As a proud guardian of a Gen Z, I have had a private laboratory to observe and record some of the nuances of this new generation who seem to have taken over the world. First, most Gen Z’ers are no longer just kids. They are budding young professionals with money to spend, currently making up 40% of today’s U.S. consumer base. They may be the most astute group of buyers to ever exist, relying on their vast social networks to make informed purchasing decisions. They’ll assess many different options before choosing, or even engaging with, a product or service. They are paying the most attention to their customer experience, and they’re willing to pay (literally) for a better one. A recent study from CustomerBliss and Oracle found that 40% of Gen Z’ers are willing to pay as much as 20% more for an impressive service experience. Why is this? I have a theory that it is because this generation can quickly detect when they are getting a bad deal. They have ready access to so much information that they can comparison shop in seconds, and can discover immediately which brands live up to their promises and which brands fall short.

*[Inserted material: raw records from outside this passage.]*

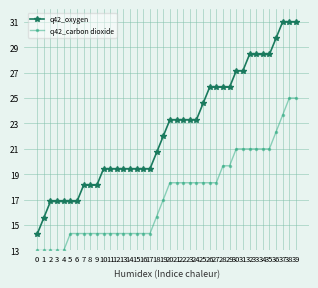

True or false: q42_carbon dioxide has a value of 7.0 at 37.

False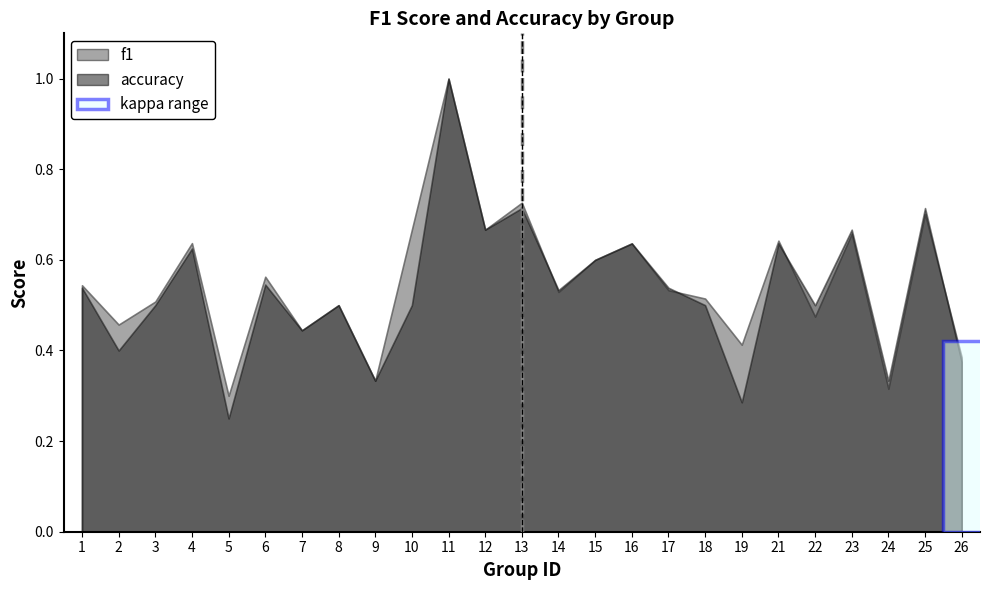

The value of accuracy at 6 is 0.9. True or false?

False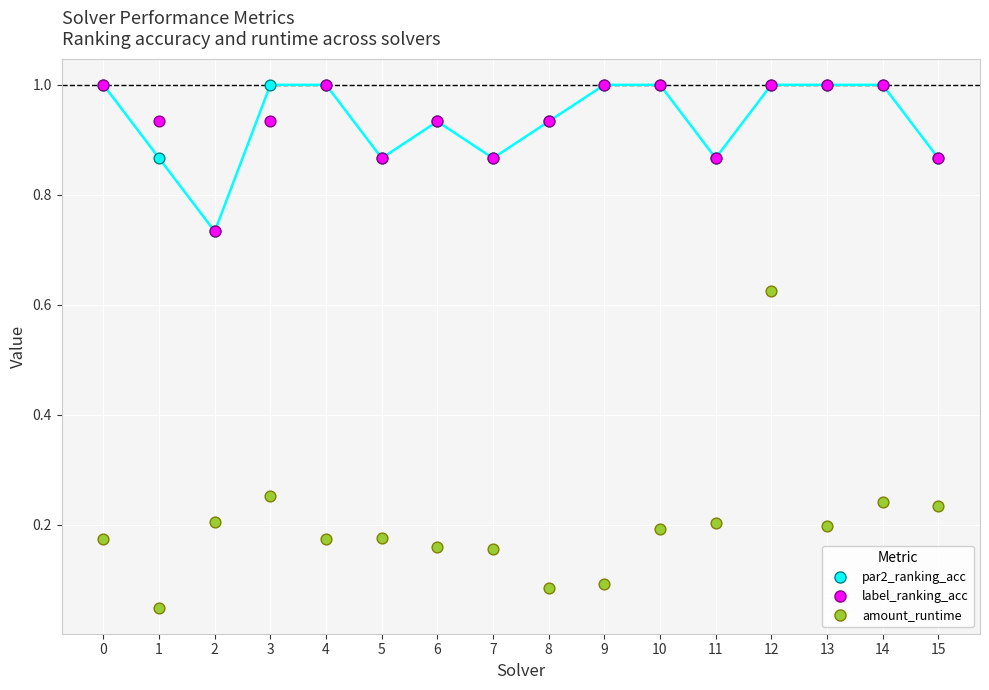

Between 0 and 1, which series saw the biggest shift?

par2_ranking_acc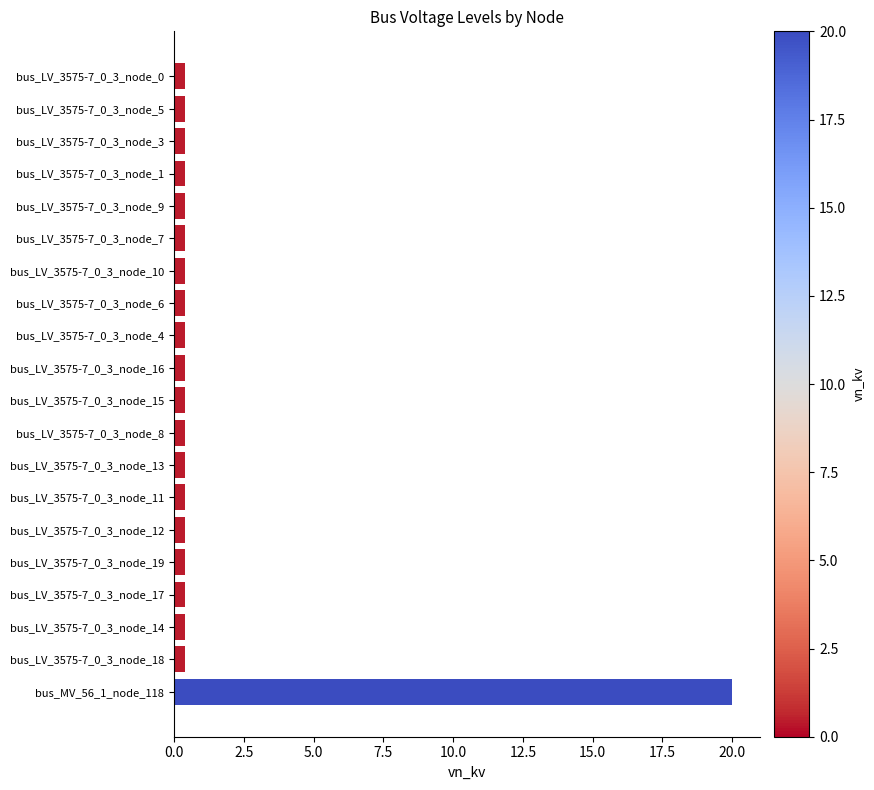

What is the label of the 18th bar from the bottom?

bus_LV_3575-7_0_3_node_3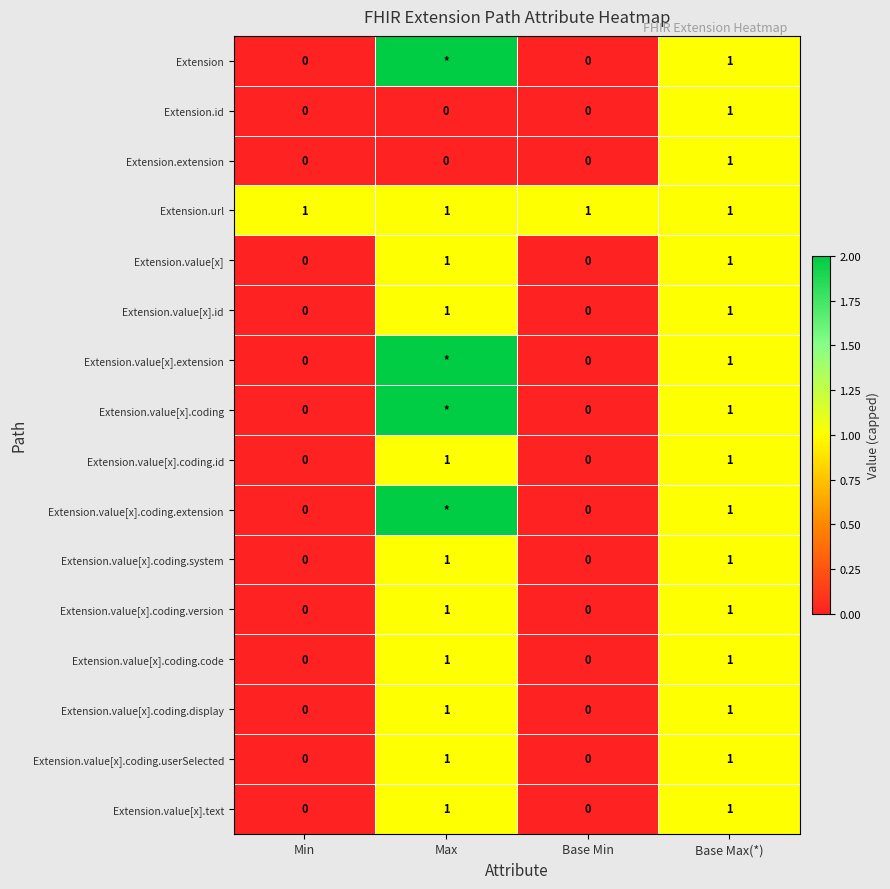

The value of Extension.value[x].coding.id at Min is 0. True or false?

True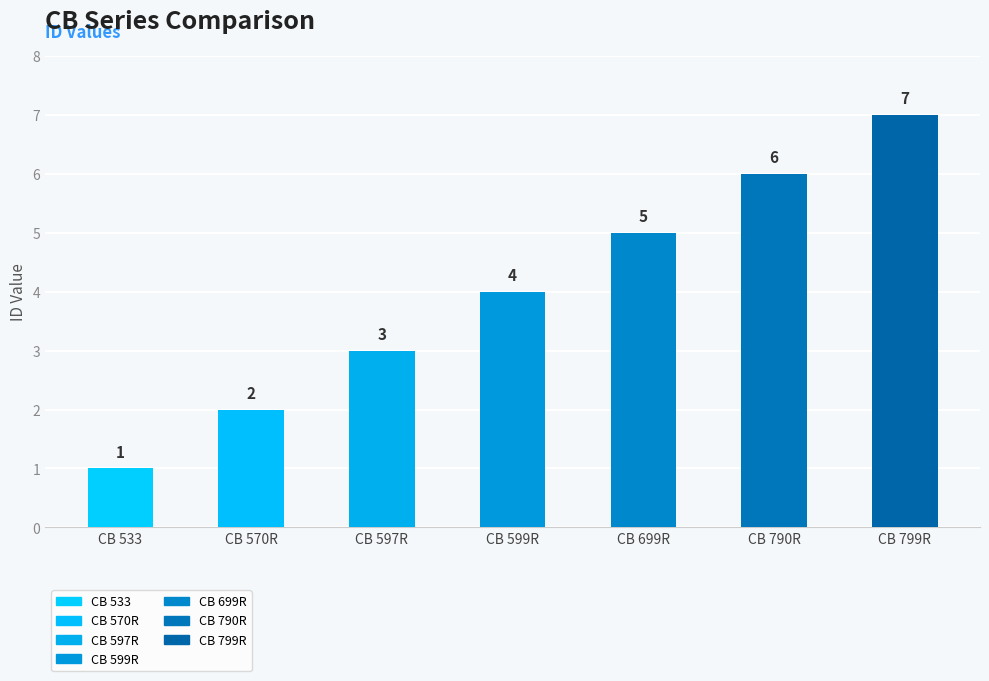

What is the change in value from CB 599R to CB 799R?

+3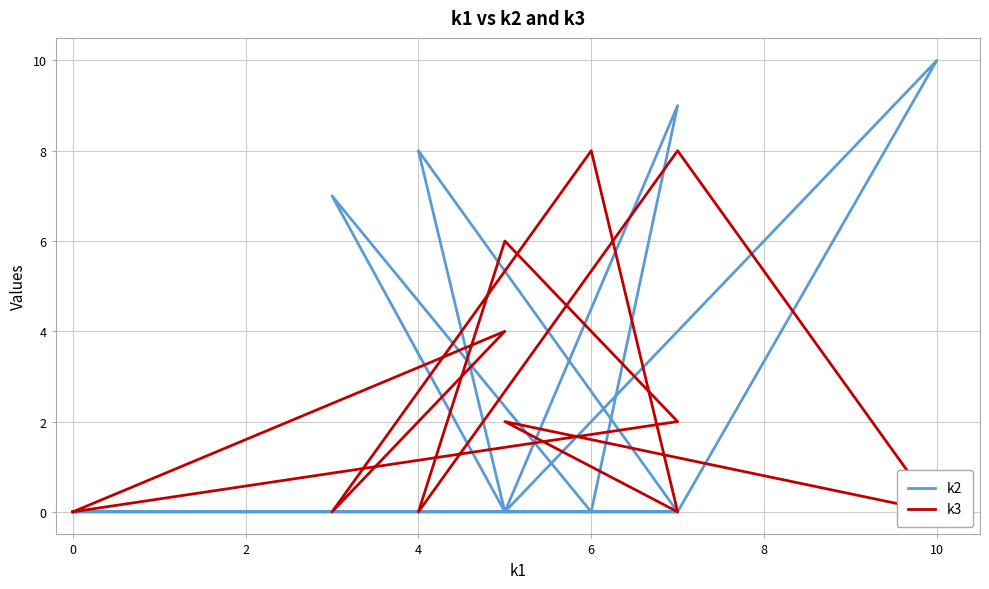

What is the difference between the k3 values at 6 and 4?

8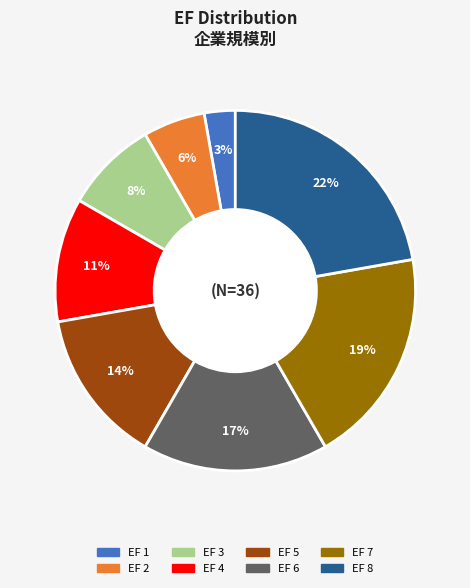

Is EF 1 the majority of the pie?

No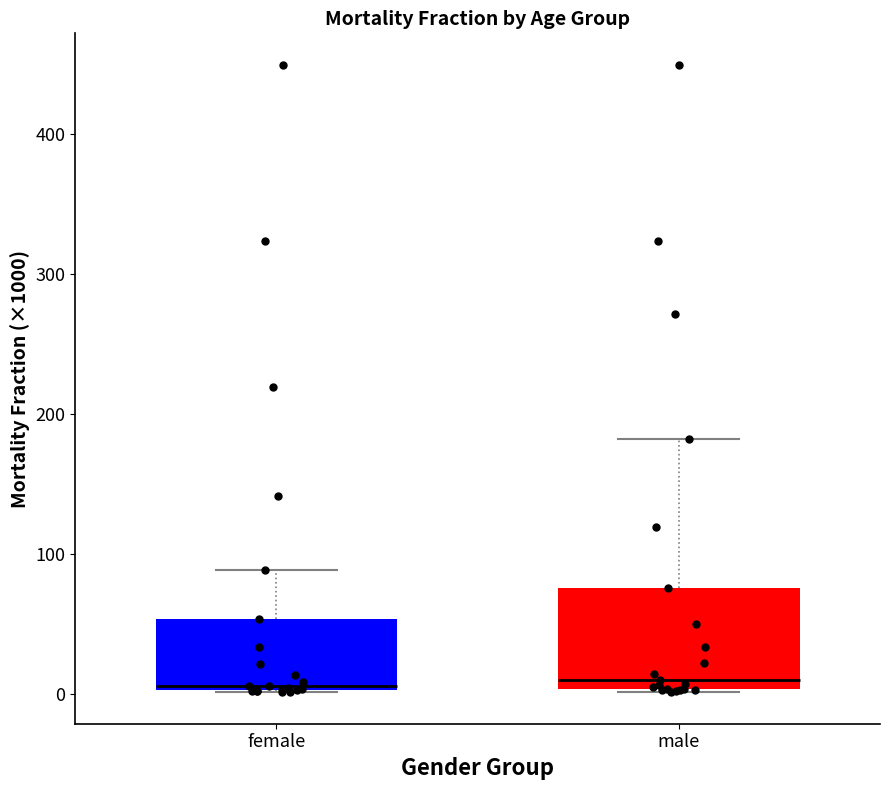

Reading left to right, transcribe this box plot: for each box, give where its median line is, the range the box spans, and where its two whiskers end, as read against the y-axis. The values are not printed on the chart, so give them approximately, as read against the axis.

female: median 10, box 0 to 50, whiskers 0 to 90
male: median 10, box 0 to 80, whiskers 0 to 180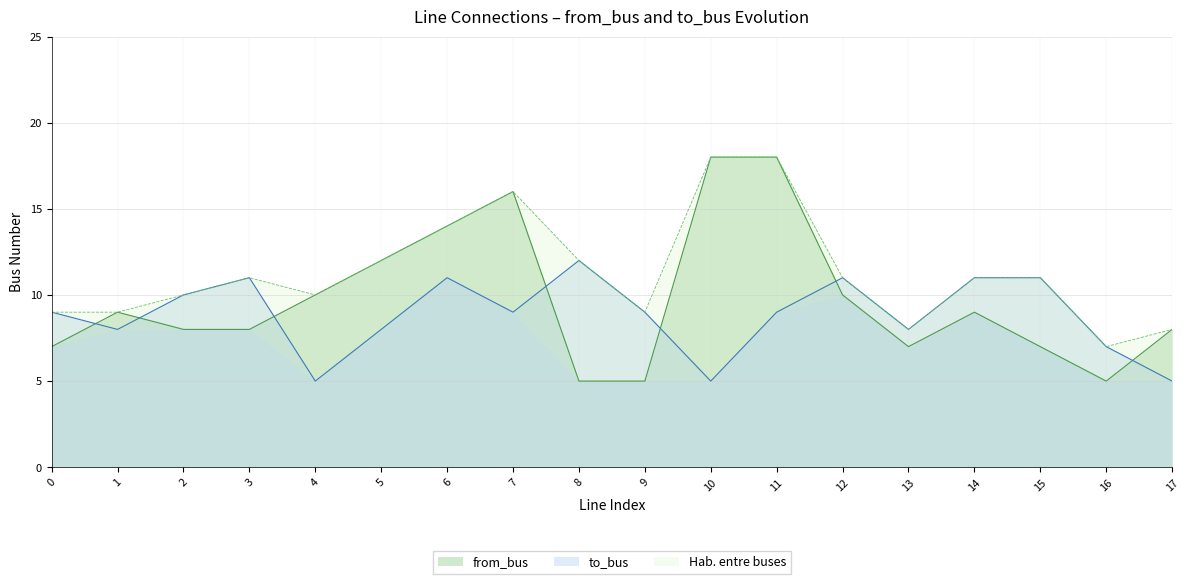

At which label does to_bus reach its minimum?

4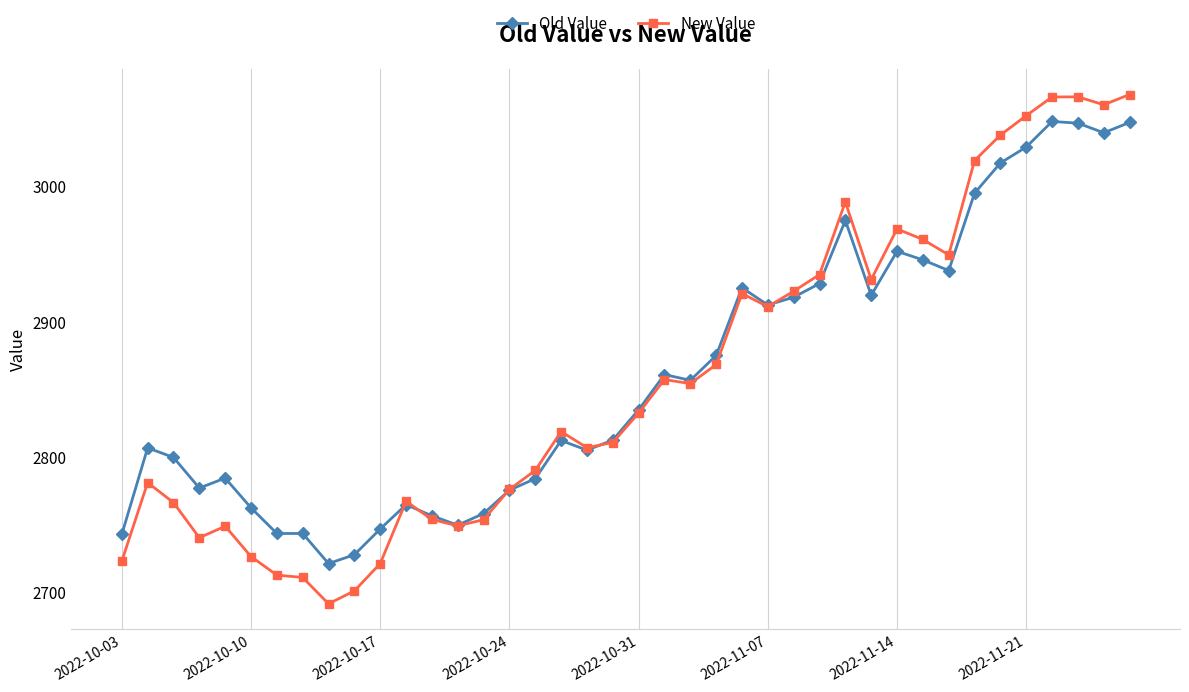

Which series has the widest spread of values?

New Value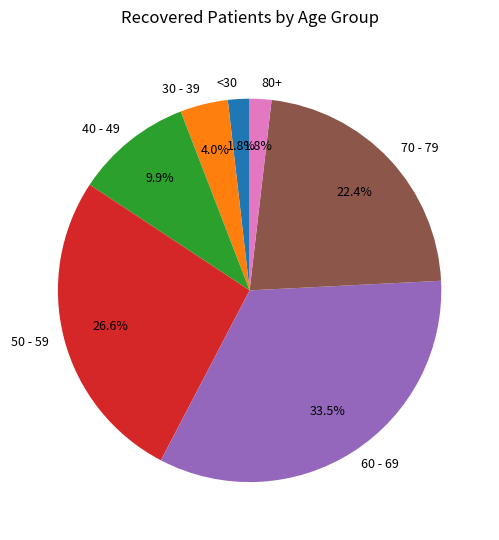

How many segments does this pie chart have?

7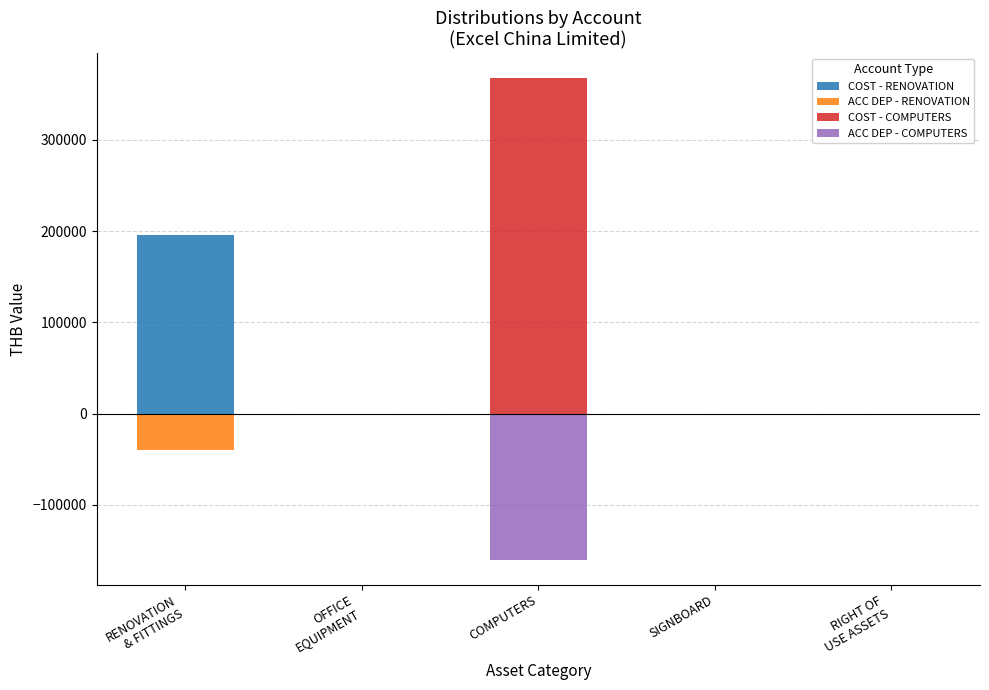

What is the sum of all COST - RENOVATION values?

195649.4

Data is king for this group (which is probably better than Tiger King). For organizations, this means uniting efforts across different departments (above all, service and marketing) to meet Gen Z’ers diverse expectations, creating that impressive service experience they’re willing to pay more for. How do they want to do business with brands? What matters most to them? How likely are they to make a purchase, and does that likelihood increase if they know someone who has bought and used the same product? These questions apply to every consumer, but arguably the most data is generated, collected, and available on Gen Z.
Consider the following statistics:
● Three-quarters of Gen Z customers would rather seek out non-company guidance (i.e., Reddit forums, YouTube channels, Google search) over contacting a brand’s customer service to solve issues most or all the time, according to research from Gartner.
● Nearly 70% of Gen Z’ers find new products and services through social channels every month, compared to 45% of all consumers. When they do find something they want, 27% are likely to click through and buy it.
● The majority (57%) feel comfortable sharing their personal information to tailor service interactions, but only 15% believe companies actually deliver personalized experiences. Gen Z is unlike any other consumer group organizations have needed to reach. They grew up with technology at their fingertips; interacting online comes second nature to them, and they expect companies to offer digital experiences that are not just engaging but also personalized. The key to personalizing their experiences boils down to acting on data insights through service and marketing efforts to build brand loyalty.